2014–2016 Outlook: Low for long

Genevieve Signoret

We’ve updated our Quarterly Outlook for the global economy and asset markets, which now goes through the second quarter of 2016. You can consult full forecast tables here and scenario assumptions here. The full report is available here. A Spanish version of this report will be distributed later this week.

We’ve dubbed our central forecast scenario for the next eight quarters Low for Long because, in it, only two major central banks—the Fed and the Bank of England (BoE)—begin normalizing their monetary policy stance by resuming the use of interest rates to conduct monetary policy and starting to raise rates, and neither one adopts a tight stance. Rather, they move slowly and keep rates low. Meanwhile, the Bank of Japan (BoJ) keeps up its asset purchase (quantitative easing) program, and the European Central Bank (ECB) launches a second round of quantitative easing, this one targeting public debt securities as well as private ones. This central bank conduct sends the market a clear message that global rates will remain low for a long time.

We built this scenario assuming that neither the Fed nor the ECB makes a fatal mistake; Chinese authorities avert an outright financial crisis; international trade flows are only slightly depressed by geopolitical conflict; and commodity supplies are ample. For Mexico, we assume that investors judge the regulatory framework built to fully implement reforms to be good enough that a burst of fixed investment demand is unleashed.

Our scenario is not all rosy. BoE and Fed hikes in the UK and USA cause fear and confusion at first, causing volatility of the worst kind to break out. But, once investors grasp that rates will be low for long, risk assets rebound. The bull market continues.

Although global growth does accelerate in this scenario, it remains slow. In the USA, real GDP growth remains almost unchanged at 2.1% in 2014 and accelerates to 2.8% in 2015. In Mexico, external and investment demand push growth rates up to 2.5% in 2014 and a strong 4.4% in 2015.

Though improved, these growth rates prove insufficient to use up all the slack still plaguing the world economy. Also, we assume ample commodity supplies even amid heightened geopolitical tension. Inflation, therefore, remains low. Last year, inflation was 1.5% in the USA and 4.0% in Mexico. Under Low for Long assumptions, we forecast inflation rates to pick up in the USA to 2.0% in 2014 and 2015, and to fall in Mexico to 3.7% in 2014 and 3.2% in 2015.

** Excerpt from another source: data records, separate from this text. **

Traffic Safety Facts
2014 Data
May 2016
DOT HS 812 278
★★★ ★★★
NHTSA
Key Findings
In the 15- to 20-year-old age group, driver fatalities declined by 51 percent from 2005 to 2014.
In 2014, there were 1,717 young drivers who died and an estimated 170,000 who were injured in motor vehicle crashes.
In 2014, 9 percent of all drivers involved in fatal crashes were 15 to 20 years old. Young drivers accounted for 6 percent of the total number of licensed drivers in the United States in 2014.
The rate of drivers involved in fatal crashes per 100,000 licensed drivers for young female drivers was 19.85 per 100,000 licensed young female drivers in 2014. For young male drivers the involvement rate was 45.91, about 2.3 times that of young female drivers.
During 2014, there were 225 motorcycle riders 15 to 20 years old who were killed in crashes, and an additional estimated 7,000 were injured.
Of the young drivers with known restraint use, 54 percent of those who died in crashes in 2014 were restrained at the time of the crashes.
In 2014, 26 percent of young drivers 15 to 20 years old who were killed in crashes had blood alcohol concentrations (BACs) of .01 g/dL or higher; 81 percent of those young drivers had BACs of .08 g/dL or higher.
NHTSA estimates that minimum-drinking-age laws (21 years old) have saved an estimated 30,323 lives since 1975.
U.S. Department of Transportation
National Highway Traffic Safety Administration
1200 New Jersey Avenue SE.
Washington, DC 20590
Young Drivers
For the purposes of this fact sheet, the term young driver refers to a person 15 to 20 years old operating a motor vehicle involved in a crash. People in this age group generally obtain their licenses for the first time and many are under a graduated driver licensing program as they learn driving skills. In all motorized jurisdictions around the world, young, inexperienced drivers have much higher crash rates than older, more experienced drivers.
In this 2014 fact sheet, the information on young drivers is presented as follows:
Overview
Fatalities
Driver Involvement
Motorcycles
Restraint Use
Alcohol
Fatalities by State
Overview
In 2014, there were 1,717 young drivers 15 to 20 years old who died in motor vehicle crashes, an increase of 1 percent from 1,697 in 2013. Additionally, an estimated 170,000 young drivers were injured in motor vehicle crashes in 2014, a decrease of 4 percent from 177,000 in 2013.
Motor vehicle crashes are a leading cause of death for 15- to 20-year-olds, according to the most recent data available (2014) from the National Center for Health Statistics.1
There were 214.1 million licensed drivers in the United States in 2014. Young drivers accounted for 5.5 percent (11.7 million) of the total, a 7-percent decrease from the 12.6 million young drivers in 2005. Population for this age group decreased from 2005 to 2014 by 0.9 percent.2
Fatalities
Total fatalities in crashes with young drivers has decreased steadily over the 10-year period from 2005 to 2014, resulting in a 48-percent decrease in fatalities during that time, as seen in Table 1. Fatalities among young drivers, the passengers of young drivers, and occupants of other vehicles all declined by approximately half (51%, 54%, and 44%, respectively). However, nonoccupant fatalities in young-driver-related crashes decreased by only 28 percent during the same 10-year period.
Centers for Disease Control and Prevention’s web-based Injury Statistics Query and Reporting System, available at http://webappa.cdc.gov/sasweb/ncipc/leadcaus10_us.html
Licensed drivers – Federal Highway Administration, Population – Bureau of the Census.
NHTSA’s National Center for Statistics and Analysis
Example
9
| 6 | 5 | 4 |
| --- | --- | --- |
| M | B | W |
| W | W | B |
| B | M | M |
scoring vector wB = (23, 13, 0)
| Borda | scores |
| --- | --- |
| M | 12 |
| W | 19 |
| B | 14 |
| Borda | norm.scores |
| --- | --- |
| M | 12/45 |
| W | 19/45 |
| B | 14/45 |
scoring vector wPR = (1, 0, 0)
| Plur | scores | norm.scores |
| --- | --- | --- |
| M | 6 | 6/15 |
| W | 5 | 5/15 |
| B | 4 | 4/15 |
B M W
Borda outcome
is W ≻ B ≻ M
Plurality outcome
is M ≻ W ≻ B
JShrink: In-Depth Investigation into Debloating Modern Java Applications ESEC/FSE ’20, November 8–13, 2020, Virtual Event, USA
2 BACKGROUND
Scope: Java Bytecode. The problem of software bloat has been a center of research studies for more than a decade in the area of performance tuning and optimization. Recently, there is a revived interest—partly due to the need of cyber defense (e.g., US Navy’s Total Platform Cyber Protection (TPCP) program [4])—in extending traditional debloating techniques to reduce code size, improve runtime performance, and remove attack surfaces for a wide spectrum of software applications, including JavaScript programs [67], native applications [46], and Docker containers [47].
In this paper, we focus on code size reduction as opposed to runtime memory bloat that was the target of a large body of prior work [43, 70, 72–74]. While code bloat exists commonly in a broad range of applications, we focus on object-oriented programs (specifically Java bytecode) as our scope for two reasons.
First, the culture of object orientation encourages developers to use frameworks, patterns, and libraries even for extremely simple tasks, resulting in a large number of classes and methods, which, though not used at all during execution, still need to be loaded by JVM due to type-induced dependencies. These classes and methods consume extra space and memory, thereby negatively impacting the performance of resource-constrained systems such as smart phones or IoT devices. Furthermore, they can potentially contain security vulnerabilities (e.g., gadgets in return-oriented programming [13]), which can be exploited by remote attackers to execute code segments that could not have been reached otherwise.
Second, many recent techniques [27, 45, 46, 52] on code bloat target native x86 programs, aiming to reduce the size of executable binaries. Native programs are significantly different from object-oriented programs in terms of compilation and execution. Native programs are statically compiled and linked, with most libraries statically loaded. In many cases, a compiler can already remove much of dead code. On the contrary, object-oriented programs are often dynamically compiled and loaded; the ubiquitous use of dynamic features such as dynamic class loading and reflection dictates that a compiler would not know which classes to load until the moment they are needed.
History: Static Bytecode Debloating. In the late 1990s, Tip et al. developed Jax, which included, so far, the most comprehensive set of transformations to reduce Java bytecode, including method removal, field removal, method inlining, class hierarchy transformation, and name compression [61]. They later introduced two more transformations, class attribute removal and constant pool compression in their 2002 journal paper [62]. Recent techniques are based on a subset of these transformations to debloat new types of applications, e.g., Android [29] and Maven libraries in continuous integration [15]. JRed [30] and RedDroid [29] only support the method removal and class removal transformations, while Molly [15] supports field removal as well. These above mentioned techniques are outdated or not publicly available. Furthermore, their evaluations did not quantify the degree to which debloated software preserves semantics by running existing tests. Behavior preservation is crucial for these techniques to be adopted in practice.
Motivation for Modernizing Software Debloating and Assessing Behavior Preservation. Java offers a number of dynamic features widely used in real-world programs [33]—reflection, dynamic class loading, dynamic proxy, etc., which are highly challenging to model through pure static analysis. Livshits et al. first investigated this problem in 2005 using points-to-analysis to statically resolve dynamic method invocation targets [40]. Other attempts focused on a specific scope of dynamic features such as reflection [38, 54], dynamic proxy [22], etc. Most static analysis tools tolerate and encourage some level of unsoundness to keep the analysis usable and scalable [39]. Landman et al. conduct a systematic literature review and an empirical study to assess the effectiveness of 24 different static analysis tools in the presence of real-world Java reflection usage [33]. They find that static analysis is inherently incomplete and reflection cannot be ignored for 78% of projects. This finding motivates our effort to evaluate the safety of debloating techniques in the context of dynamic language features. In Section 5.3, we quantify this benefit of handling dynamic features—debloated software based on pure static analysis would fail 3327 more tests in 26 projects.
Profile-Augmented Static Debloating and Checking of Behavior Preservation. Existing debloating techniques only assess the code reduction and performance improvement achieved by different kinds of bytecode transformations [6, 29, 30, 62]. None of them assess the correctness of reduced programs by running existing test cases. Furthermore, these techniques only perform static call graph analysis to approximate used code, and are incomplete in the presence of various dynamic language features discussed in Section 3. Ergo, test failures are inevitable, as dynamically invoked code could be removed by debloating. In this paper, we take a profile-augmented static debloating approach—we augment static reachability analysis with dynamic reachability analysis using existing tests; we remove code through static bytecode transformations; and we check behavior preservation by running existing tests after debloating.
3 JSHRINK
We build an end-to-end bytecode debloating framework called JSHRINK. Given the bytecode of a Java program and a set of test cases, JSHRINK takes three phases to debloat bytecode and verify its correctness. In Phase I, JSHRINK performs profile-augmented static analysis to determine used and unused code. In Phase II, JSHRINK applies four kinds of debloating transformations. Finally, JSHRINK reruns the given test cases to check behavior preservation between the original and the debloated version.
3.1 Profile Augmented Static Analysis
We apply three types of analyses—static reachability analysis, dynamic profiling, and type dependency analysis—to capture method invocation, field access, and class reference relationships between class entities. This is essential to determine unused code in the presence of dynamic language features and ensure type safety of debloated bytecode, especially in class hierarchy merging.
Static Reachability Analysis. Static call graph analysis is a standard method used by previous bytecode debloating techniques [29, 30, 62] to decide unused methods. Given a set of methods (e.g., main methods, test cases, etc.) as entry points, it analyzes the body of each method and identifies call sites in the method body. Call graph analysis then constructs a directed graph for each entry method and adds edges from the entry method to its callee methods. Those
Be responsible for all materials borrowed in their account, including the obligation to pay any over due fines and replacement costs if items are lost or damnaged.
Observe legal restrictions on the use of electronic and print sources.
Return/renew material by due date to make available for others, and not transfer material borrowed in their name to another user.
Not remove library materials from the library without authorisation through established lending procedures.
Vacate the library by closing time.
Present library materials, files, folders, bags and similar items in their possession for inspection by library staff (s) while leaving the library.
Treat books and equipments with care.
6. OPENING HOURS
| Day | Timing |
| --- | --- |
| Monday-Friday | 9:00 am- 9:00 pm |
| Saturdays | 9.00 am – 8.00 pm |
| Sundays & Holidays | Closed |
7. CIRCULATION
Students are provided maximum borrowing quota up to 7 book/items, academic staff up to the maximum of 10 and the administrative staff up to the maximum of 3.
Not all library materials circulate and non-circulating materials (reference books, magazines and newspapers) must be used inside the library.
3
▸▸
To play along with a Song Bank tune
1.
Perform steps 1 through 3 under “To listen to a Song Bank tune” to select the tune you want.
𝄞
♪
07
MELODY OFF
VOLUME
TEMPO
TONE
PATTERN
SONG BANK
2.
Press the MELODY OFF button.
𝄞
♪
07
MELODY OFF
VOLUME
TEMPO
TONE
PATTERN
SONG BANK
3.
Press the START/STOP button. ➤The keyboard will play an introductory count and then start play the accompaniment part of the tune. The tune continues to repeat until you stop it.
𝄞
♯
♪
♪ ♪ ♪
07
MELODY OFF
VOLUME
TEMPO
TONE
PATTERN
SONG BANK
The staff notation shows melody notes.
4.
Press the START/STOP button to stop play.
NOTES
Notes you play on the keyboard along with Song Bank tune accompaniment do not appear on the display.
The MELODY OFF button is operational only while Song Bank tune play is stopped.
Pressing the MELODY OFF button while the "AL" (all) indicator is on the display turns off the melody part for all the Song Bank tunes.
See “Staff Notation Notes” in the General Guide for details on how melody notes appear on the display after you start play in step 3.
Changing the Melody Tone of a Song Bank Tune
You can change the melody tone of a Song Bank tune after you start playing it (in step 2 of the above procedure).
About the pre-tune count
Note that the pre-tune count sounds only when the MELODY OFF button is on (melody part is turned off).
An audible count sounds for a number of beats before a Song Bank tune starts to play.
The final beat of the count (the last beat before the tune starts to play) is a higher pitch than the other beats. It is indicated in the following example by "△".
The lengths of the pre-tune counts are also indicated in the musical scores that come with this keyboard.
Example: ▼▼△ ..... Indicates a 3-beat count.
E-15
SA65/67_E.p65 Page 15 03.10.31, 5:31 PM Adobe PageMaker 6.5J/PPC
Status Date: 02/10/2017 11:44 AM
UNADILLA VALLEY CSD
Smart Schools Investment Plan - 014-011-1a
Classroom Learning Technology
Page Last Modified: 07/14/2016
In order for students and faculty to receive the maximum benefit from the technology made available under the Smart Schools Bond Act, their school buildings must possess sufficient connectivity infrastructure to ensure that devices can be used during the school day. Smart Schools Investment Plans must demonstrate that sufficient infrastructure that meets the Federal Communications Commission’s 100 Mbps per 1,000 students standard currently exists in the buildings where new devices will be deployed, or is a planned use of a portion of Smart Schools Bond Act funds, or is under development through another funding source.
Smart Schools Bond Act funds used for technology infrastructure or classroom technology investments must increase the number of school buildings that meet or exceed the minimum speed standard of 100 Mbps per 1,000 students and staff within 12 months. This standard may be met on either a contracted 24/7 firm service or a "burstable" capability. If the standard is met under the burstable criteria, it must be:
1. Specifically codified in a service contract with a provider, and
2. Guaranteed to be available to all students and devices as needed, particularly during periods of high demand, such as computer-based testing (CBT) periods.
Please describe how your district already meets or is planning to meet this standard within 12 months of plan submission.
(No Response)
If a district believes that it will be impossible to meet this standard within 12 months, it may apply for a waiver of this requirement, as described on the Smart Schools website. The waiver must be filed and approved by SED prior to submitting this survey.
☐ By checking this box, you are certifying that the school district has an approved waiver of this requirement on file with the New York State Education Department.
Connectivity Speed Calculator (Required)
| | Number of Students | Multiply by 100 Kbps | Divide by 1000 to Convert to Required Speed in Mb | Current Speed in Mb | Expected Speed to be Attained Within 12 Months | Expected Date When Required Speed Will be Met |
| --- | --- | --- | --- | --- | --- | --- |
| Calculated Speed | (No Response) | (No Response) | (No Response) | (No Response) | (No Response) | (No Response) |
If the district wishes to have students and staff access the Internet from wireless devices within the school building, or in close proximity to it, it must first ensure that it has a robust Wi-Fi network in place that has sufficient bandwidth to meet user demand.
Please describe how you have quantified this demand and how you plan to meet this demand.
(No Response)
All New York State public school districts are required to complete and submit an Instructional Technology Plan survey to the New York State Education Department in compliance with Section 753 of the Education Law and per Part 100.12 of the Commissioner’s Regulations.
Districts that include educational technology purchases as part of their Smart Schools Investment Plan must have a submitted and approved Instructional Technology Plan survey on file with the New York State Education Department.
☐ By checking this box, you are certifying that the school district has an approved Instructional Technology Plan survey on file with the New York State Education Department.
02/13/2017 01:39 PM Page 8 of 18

The Fed ends its asset purchase program in October as scheduled and, starting in the summer of 2015, raises rates over six months to 1.00%. Banxico, however, betting that the reforms will boost potential GDP enough to keep inflation pressure down, stays on pause at 3.00%.

We assign to Low for Long a subjective probability of 70%.

We also develop two risk scenarios, to which we assign equal probabilities of 15%. Our downside risk scenario, Unanchored, has two versions. In both, geopolitical tensions skyrocket and a severe El Niño episode occurs. Commodity supplies are disrupted. Japan and the euro area fail to reform their product and labor markets. And China is hit with an outright financial crisis.

In the deflation version, the ECB loosens too slowly, while the Fed tightens too fast. The global economy spins down into deflation. Investment grade bond valuations remain high but equity performs miserably.

In the inflation version of Unanchored, the Fed tightens too slowly. Inflation takes off. Markets take a dive.

In our upside risk scenario, Pickup, geopolitical tensions ease. Also, the planet is spared an El Niño event. Commodity supplies are ample. Chinese authorities deflate their country’s credit bubble and reform its financial system so skillfully that financial tensions abate. Japan and the euro area pass bold reforms that promise to boost future potential GDP. Inflation and interest rates are the same as in Low for Long, but growth is stronger. The bull market continues.